- **EXERCISE TASK A**
Reproduce the listing from its first line through the line containing "road: (476, 398)", substituting "structure" for every "building" and changing nothing else.
--- START OF DOCUMENT PASSAGE ---
Japanese forced to leave work to care for aging population

Both men and women in Japan are being forced to give up their jobs to help care for their elderly parents, a study by the Institute for Research on Household Economics has revealed.

More than a quarter of women - 27.6 per cent – have been forced to quit work because they need to care for frail relatives and cannot afford the high costs of care.

The report also showed that an increasing number of men have to take on the responsibility of caring for a parent. The statistics reveal that 13.4 per cent of Japanese men aged between 40 and 64 are currently living with a mother or father who requires nursing care.

Keiko Tanaka, a researcher at the institute said: "Turnover among men to provide care (to their parents) is rising."

She suggested that the reason an increasing number of men are taking up the role of carer is an economic one as "they are squeezed by higher nursing costs".

A 2012 report by the Japanese government's Internal Affairs and Communications Ministry, revealed that the number of people aged 65 or over in Japan has exceeded the 30 million mark for the first time.

It's clear that this aging population will have implications for those left caring for their relatives and it seems that the dwindling number of young people in the country will not help matters.

The study showed that there are now officially more elderly people than there are children in the country. The number of people over 65 is higher those aged 14 or under for the first time ever. The issue exists in all 47 prefectures across the country.

Of all the districts in Japan, Akita Prefecture has the largest percentage of people aged over 65. The report listed that nearly a third of its population – some 30 per cent – were over 65.

In June 2006, it was reported that 20 per cent of the nation's population was aged over 65, but it is estimated that this will increase to 38 per cent by 2055.
--- END OF DOCUMENT PASSAGE ---
- **EXERCISE TASK B**
Set down the full article on Japanese workers leaving their jobs to care for aging parents, word for word.
--- START OF DATA FOR THIS EXERCISE ---
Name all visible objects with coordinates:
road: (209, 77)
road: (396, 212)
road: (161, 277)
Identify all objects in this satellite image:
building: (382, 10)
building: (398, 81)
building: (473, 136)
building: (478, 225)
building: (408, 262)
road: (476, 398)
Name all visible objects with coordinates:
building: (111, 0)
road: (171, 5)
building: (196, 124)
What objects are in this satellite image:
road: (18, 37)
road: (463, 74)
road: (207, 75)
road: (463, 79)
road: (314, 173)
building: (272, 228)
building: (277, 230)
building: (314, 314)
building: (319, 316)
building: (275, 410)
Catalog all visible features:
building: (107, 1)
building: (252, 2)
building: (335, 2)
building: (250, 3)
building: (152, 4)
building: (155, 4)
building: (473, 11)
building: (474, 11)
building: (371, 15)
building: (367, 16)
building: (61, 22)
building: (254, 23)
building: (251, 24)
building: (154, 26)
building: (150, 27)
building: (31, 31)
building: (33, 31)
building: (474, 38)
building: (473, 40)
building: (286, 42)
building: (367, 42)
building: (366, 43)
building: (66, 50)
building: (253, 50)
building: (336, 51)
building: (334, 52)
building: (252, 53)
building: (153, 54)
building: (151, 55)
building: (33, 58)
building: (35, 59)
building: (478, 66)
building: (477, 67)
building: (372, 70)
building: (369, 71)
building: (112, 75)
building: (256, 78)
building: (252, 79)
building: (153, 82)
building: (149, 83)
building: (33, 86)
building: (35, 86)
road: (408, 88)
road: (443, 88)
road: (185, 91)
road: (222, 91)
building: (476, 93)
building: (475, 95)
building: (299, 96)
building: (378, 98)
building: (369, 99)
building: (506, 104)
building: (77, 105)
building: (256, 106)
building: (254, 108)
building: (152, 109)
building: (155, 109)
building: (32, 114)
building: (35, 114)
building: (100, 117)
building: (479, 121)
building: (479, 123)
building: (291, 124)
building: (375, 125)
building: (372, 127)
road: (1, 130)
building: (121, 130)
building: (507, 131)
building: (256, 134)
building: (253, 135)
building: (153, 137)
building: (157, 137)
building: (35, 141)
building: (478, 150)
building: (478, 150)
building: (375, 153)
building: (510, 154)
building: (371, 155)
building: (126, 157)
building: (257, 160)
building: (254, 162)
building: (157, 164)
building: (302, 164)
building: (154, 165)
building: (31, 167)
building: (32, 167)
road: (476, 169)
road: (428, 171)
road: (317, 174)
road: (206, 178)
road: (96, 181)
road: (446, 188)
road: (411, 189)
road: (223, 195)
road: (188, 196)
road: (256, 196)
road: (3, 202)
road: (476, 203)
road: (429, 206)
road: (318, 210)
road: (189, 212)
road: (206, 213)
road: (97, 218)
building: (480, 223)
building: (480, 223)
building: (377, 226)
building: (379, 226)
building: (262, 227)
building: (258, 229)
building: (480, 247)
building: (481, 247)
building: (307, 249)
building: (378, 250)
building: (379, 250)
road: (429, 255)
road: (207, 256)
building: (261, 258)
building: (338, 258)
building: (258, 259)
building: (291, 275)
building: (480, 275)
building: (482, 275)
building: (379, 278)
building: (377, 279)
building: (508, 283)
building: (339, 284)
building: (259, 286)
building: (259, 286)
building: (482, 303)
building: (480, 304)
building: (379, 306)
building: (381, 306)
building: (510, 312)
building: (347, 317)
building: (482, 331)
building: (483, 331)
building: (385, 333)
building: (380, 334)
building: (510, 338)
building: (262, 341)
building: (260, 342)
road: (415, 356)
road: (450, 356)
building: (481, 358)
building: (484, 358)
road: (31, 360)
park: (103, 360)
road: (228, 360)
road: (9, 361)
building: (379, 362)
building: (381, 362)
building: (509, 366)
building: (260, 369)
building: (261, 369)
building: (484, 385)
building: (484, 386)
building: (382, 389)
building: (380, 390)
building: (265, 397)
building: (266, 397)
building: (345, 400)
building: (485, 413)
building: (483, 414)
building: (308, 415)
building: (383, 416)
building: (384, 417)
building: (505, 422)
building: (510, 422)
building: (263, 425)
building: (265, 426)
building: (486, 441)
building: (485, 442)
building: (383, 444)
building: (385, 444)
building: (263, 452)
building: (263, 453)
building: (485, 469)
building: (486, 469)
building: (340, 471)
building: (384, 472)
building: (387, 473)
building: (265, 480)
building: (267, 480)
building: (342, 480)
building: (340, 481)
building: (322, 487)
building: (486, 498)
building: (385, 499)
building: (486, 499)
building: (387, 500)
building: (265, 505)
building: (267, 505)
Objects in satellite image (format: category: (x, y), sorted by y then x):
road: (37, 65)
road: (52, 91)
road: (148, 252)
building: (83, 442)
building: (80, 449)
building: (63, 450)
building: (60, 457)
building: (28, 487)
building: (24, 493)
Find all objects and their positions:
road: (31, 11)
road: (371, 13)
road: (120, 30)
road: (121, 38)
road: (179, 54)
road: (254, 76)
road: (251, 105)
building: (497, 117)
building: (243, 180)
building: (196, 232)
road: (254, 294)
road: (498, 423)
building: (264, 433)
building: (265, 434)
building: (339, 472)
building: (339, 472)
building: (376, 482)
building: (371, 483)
--- END OF DATA FOR THIS EXERCISE ---
- **TASK ANSWER A**
Name all visible objects with coordinates:
road: (209, 77)
road: (396, 212)
road: (161, 277)
Identify all objects in this satellite image:
structure: (382, 10)
structure: (398, 81)
structure: (473, 136)
structure: (478, 225)
structure: (408, 262)
road: (476, 398)

- **TASK ANSWER B**
Japanese forced to leave work to care for aging population

Both men and women in Japan are being forced to give up their jobs to help care for their elderly parents, a study by the Institute for Research on Household Economics has revealed.

More than a quarter of women - 27.6 per cent – have been forced to quit work because they need to care for frail relatives and cannot afford the high costs of care.

The report also showed that an increasing number of men have to take on the responsibility of caring for a parent. The statistics reveal that 13.4 per cent of Japanese men aged between 40 and 64 are currently living with a mother or father who requires nursing care.

Keiko Tanaka, a researcher at the institute said: "Turnover among men to provide care (to their parents) is rising."

She suggested that the reason an increasing number of men are taking up the role of carer is an economic one as "they are squeezed by higher nursing costs".

A 2012 report by the Japanese government's Internal Affairs and Communications Ministry, revealed that the number of people aged 65 or over in Japan has exceeded the 30 million mark for the first time.

It's clear that this aging population will have implications for those left caring for their relatives and it seems that the dwindling number of young people in the country will not help matters.

The study showed that there are now officially more elderly people than there are children in the country. The number of people over 65 is higher those aged 14 or under for the first time ever. The issue exists in all 47 prefectures across the country.

Of all the districts in Japan, Akita Prefecture has the largest percentage of people aged over 65. The report listed that nearly a third of its population – some 30 per cent – were over 65.

In June 2006, it was reported that 20 per cent of the nation's population was aged over 65, but it is estimated that this will increase to 38 per cent by 2055.